Друг садится в судно, напоминающее то ли «Ракету» на подводных крыльях, то ли открытую баржу. Все пассажиры на ней с мешочками, узелками, жалкими сиротскими сумочками. Он-с рюкзачком. Кажется, вижу знакомые лица, но кто они? Спиной ко мне, раскинув по поручням узловатые руки, словно из темного дерева, стоит некто чужой. Совсем чужой. Могучий, равнодушный. Лицо в профиль — рубленое, тяжелое, со складкой на лбу, как от мучающей внутренней боли. Отдают швартовы. Лодка, или что это, уходит по черной реке вниз. Холодная мысль:

«Вот он и увез их». — О том, чужом.

А я остаюсь, и вдруг выясняется, что реку-то я уже перешел. Я в помещении, точной копии предыдущего, но уже на том, высоком далеком берегу, и теперь этот берег мой.

Девочка и мальчик, и этот мальчик — я. На этом берегу я всего лишь мальчик, а моя подружка очень живая, черноглазая, в короткой рубашонке. Мы набиваем рты несказанно вкусными теми самыми цветами из хрустальной вазы. Они пригодились.

Дома на этом берегу стоят отдельно, они светлые, легкие. Хочется подняться к ним по заросшему травой склону. Но пока девочка подводит меня к тому, что у самой воды.

Хозяин — мужичок в длинной рубахе, холщовых штанах-обрезках, соломенной шляпе. Клочья русой бороды, нос картошкой, глаза хитрющие. Не обращает на нас внимания, все что-то шебуршит, хлопочет, бормочет, подхихикивает. У него свои дела. Я — ребенок, отнимающий время у взрослого. Мне неловко.
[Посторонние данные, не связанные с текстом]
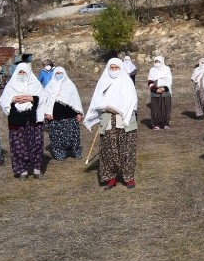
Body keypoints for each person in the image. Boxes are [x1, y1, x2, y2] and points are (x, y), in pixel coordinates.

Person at [84, 58, 139, 188]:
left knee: (127, 149)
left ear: (121, 68)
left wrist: (120, 109)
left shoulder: (127, 82)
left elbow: (133, 102)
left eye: (116, 68)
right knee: (108, 149)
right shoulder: (103, 82)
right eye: (112, 68)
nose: (114, 70)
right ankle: (110, 177)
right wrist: (106, 107)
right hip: (108, 119)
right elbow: (96, 101)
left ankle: (128, 177)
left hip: (124, 119)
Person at [0, 62, 47, 179]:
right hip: (17, 120)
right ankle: (22, 171)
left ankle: (36, 169)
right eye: (20, 72)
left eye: (24, 72)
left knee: (36, 144)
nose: (22, 74)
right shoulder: (11, 86)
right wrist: (13, 99)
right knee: (18, 146)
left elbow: (44, 98)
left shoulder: (35, 84)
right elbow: (3, 100)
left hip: (34, 120)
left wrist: (32, 98)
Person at [43, 66, 84, 160]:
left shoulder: (70, 85)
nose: (59, 75)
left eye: (60, 73)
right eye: (57, 73)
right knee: (56, 137)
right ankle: (59, 153)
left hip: (69, 115)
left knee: (73, 136)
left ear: (64, 74)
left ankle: (76, 152)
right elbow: (46, 100)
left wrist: (79, 113)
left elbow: (76, 99)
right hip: (55, 116)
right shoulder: (49, 86)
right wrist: (47, 112)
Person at [147, 55, 173, 130]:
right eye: (156, 61)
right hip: (155, 91)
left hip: (165, 91)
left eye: (158, 61)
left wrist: (164, 88)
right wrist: (155, 89)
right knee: (155, 108)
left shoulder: (167, 69)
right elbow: (149, 81)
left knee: (165, 107)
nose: (157, 63)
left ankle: (165, 123)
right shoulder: (152, 70)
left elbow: (169, 80)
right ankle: (156, 124)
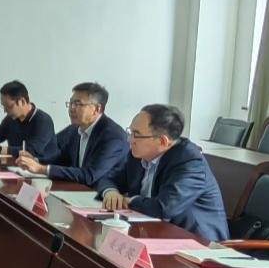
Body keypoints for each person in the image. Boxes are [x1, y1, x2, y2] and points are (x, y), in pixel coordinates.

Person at [95, 104, 229, 242]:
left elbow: (164, 208)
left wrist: (129, 201)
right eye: (130, 132)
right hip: (153, 231)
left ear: (163, 141)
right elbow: (108, 178)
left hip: (196, 242)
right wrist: (111, 192)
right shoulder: (138, 155)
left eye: (136, 134)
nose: (130, 139)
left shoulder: (189, 162)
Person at [16, 82, 128, 187]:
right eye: (71, 103)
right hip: (78, 190)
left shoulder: (113, 137)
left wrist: (42, 169)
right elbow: (62, 159)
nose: (71, 109)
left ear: (97, 109)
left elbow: (89, 175)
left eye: (78, 104)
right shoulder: (75, 129)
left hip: (104, 195)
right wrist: (36, 161)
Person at [0, 80, 59, 159]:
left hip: (42, 170)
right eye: (3, 106)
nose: (5, 111)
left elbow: (30, 151)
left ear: (22, 101)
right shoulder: (11, 119)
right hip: (17, 167)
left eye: (8, 106)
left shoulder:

Вообще-то я знаю — девочка сказала, — что мужичок этот непрост. Ни на минуту он не остается, например, в одной и той же одежке. Удлиняются и укорачиваются то рубаха, то штаны-обрезки. Начинает меняться и лицо. Будто перещелк двух слайдов: разные, но одно загримировано под другое. Слышу бормотание: «Недаром зовут меня здесь Два Ивана».